ON ARCHITECTURE- BZA showdown: Felled tree, scorned neighbors

Not many folks would consider an evening with the Charlottesville Board of Zoning Appeals a hot date, but there could be some real fireworks at the October 21 session, as two of the year's most controversial planning issues go before the Board. 

First up is Little High Neighborhood Association prez Mark Haskins, who's been battling Region Ten to open to public scrutiny its Mews project, a 40-unit affordable housing complex for Region Ten clients on Little High Street. 

Next it's developer David Turner's turn. Abetted by lawyer Fred Payne, Turner will attempt to defend what many believe to be his indefensible decision to cut down a 150-year-old beech tree at #3 University Circle, a decision members of the Planning Commission called a "criminal act" and the "most egregious violation of a special use permit" they've ever seen.

If a tree falls...

Turner's problems started, he says, when the old tree began hampering work on his Watson Manor project, a privately funded multimillion-dollar center for UVA's Institute for Advanced Studies in Culture. As Turner told the Hook in August, the Commission's requirement that he construct an underground parking lot included a retaining wall that necessitated digging far below the beech tree's root system.

Exercise instructions:
[a] From the article on the zoning appeals hearing, lift the passage that opens at the words "Not many folks" and ends after "Little High Street.".
[b] Carry the article on the zoning appeals hearing forward from its last sentence.

Data segment:
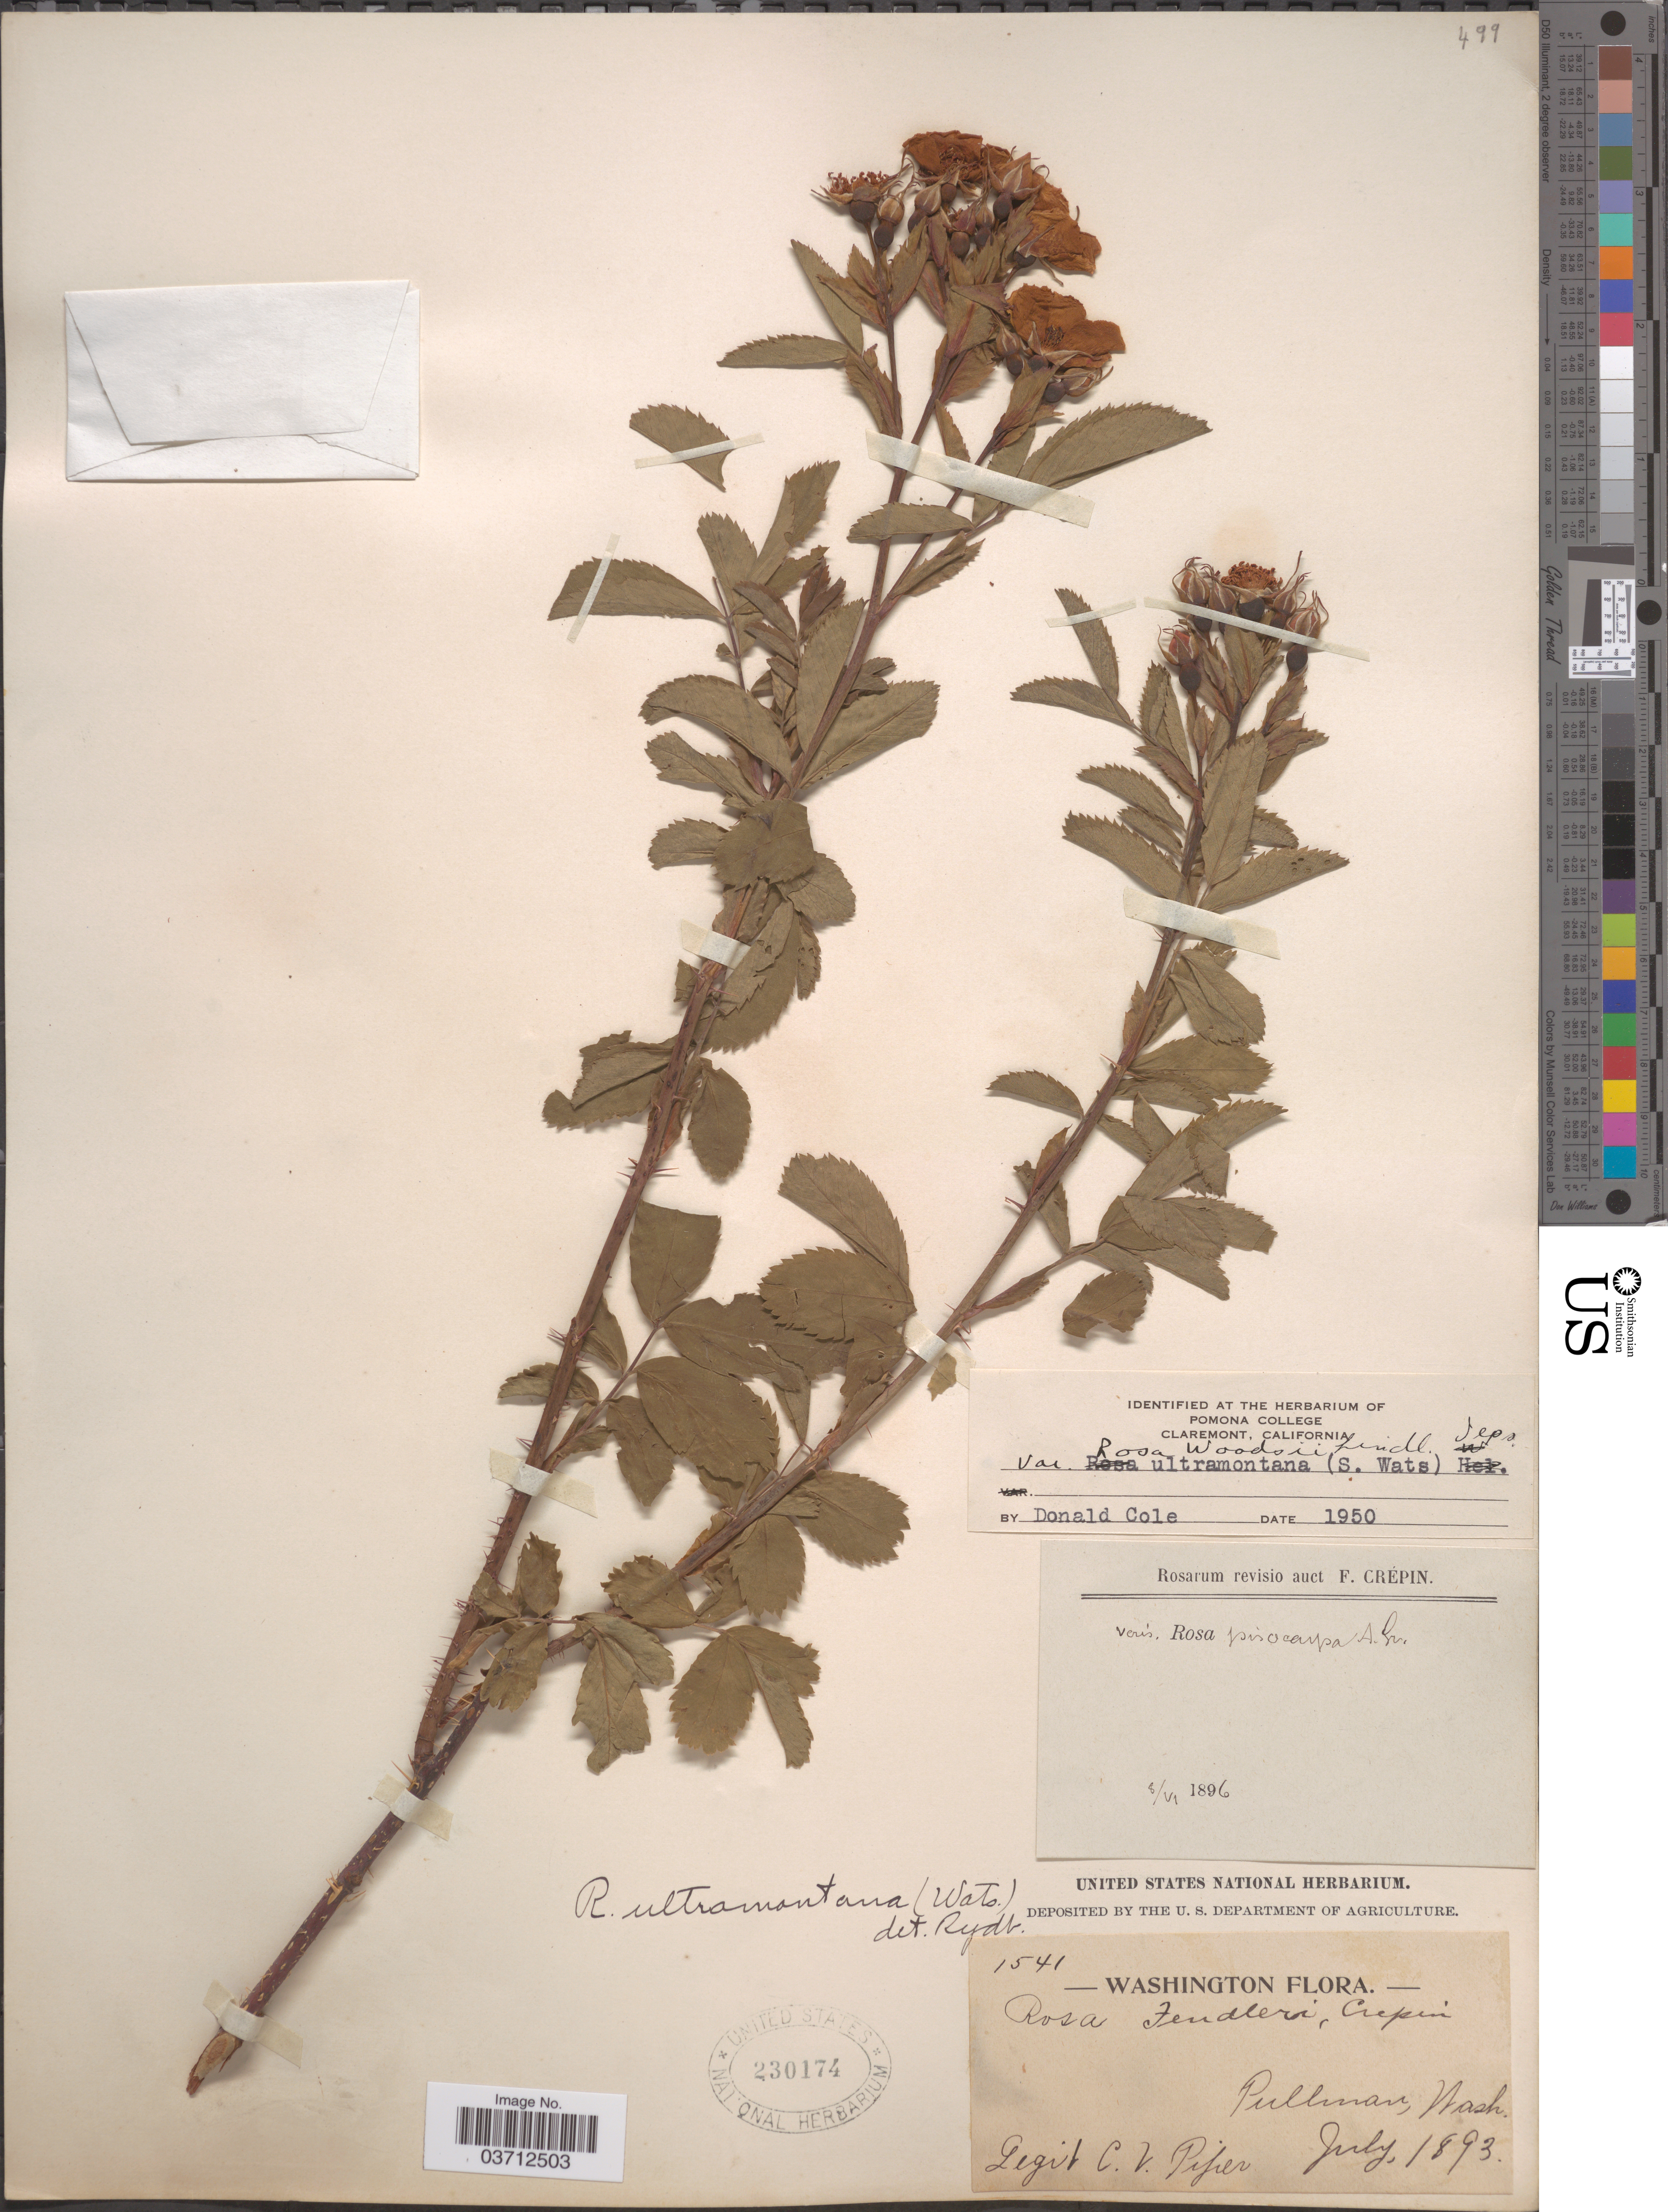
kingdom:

Per-task answers:
[a]
Not many folks would consider an evening with the Charlottesville Board of Zoning Appeals a hot date, but there could be some real fireworks at the October 21 session, as two of the year's most controversial planning issues go before the Board. 

First up is Little High Neighborhood Association prez Mark Haskins, who's been battling Region Ten to open to public scrutiny its Mews project, a 40-unit affordable housing complex for Region Ten clients on Little High Street.

[b]
"Could we have built the wall without taking down the tree?" asked Turner. "The technical answer in a perfect world is, yes, I could have done that." But Turner believed the tree was in danger of falling. He says he informed city officials of the problem, but instead of waiting for a response, he felled the tree on August 17, something expressly forbidden by his special use permit. 

The city's reaction was swift. Less than a week later, Turner was issued a stop-work order. 

At the Planning Commission's September 13 meeting, the issue overshadowed UVA architect David Neuman's presentation of the $105 million South Lawn project. Neuman even made a point of reminding the commission– as UVA vice president Leonard Sandridge had already done– that UVA had "absolutely nothing" to do with the privately funded Watson Manor project. 

Commissioners emphatically and unanimously condemned Turner's action, seeing it as a challenge to their authority.

"This is about more than a tree," said former chair Karen Firehock at the September 13 meeting, speaking for the entire commission. "This is a very emotional issue."

Indeed, the Commission's frustration escalated when they learned from City Attorney Craig Brown that Turner's decision to appeal to the BZA meant there was nothing they could do– such as recommend that his special use permit be revoked– until the appeals process was finished.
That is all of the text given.